EXERCISE:
Below are entries. Pull out all lines containing "held".

- - - - -

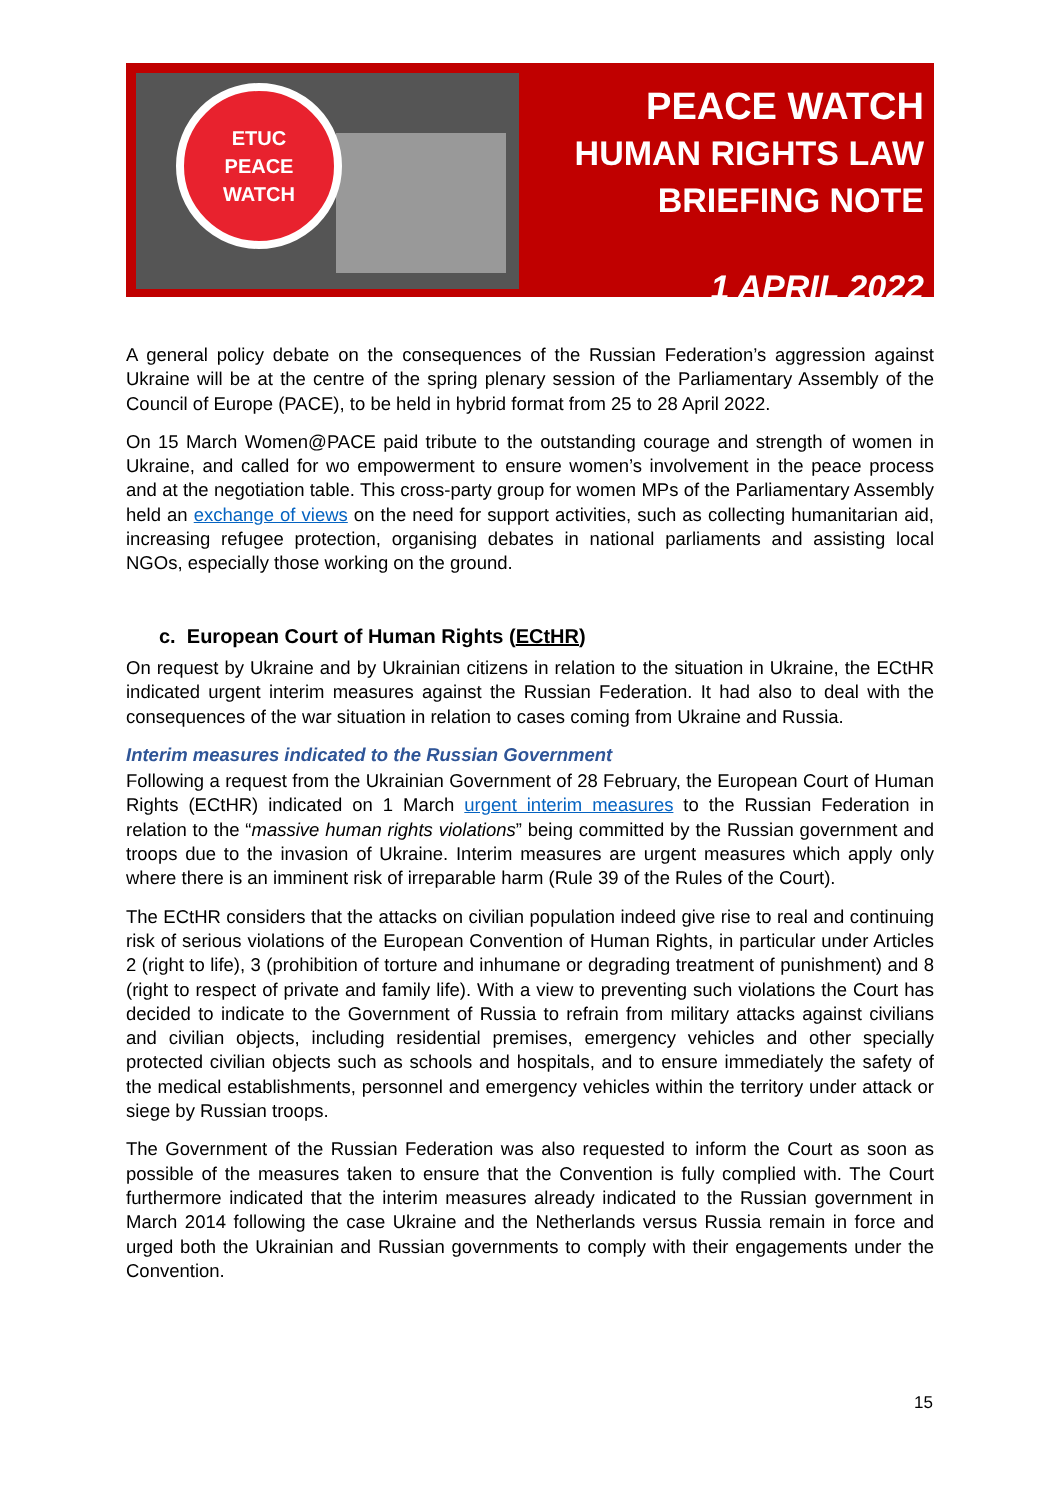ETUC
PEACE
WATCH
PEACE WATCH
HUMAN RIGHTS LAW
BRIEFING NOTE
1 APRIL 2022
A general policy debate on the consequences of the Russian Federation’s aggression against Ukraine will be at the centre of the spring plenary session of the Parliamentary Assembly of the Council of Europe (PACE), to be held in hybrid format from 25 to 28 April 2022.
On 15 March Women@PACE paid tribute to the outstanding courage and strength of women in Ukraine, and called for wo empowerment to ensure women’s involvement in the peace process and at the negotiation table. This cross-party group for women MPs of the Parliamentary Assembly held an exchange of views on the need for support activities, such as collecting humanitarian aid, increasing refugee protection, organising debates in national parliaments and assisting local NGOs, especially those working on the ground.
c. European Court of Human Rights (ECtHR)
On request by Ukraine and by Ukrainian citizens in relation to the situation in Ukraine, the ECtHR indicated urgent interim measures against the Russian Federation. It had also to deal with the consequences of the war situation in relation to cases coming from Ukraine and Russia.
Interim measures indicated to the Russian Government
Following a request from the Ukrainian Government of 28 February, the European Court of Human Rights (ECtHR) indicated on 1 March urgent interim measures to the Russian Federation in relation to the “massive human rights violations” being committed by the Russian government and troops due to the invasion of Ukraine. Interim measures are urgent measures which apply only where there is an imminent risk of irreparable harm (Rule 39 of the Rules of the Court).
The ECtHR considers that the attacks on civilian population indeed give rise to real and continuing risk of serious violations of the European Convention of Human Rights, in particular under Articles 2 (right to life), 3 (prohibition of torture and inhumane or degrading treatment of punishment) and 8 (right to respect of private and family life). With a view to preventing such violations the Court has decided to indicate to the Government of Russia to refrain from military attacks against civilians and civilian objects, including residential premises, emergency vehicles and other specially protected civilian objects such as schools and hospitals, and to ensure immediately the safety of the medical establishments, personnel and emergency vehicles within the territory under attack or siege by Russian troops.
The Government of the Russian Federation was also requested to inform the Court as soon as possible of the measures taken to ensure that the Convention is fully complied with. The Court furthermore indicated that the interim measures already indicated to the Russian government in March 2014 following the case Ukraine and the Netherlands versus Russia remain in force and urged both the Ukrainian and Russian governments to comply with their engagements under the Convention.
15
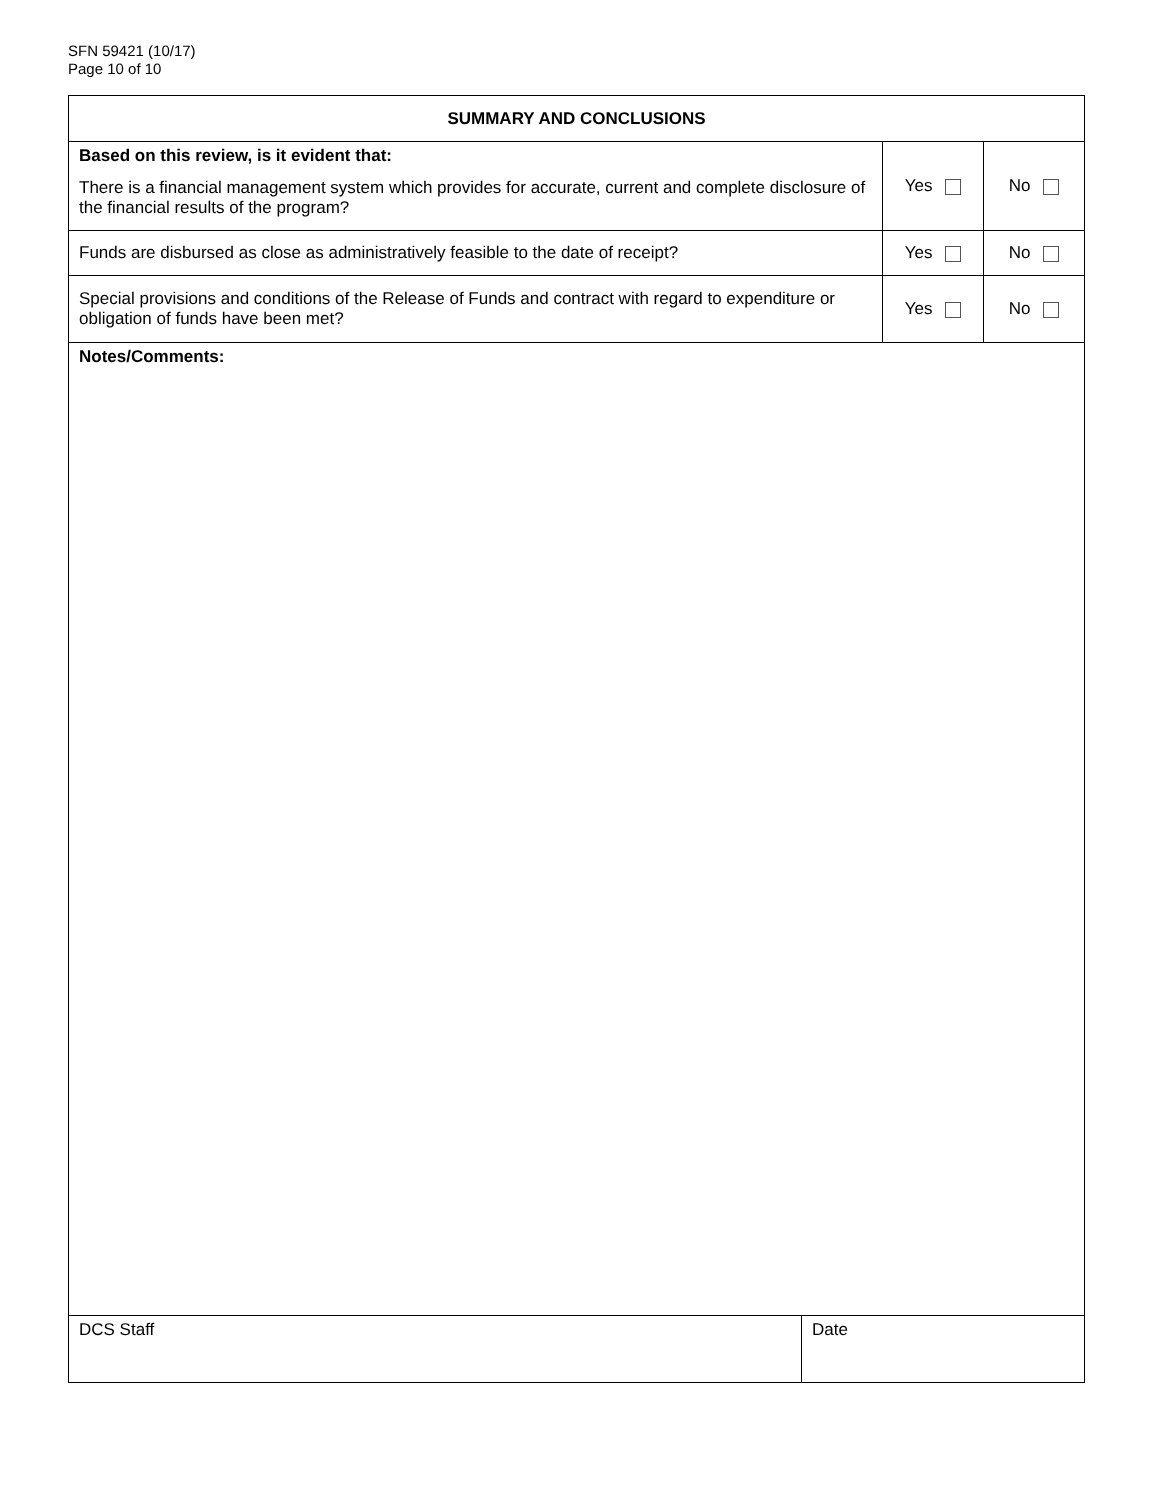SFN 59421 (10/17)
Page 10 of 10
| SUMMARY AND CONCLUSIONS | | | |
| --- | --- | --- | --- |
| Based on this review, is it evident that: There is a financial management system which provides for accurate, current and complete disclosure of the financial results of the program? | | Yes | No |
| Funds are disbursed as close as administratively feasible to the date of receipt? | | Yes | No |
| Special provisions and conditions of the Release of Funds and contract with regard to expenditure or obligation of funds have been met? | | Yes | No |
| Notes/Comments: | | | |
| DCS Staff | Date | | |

- - - - -

ANSWER AREA:
A general policy debate on the consequences of the Russian Federation’s aggression against Ukraine will be at the centre of the spring plenary session of the Parliamentary Assembly of the Council of Europe (PACE), to be held in hybrid format from 25 to 28 April 2022.
On 15 March Women@PACE paid tribute to the outstanding courage and strength of women in Ukraine, and called for wo empowerment to ensure women’s involvement in the peace process and at the negotiation table. This cross-party group for women MPs of the Parliamentary Assembly held an exchange of views on the need for support activities, such as collecting humanitarian aid, increasing refugee protection, organising debates in national parliaments and assisting local NGOs, especially those working on the ground.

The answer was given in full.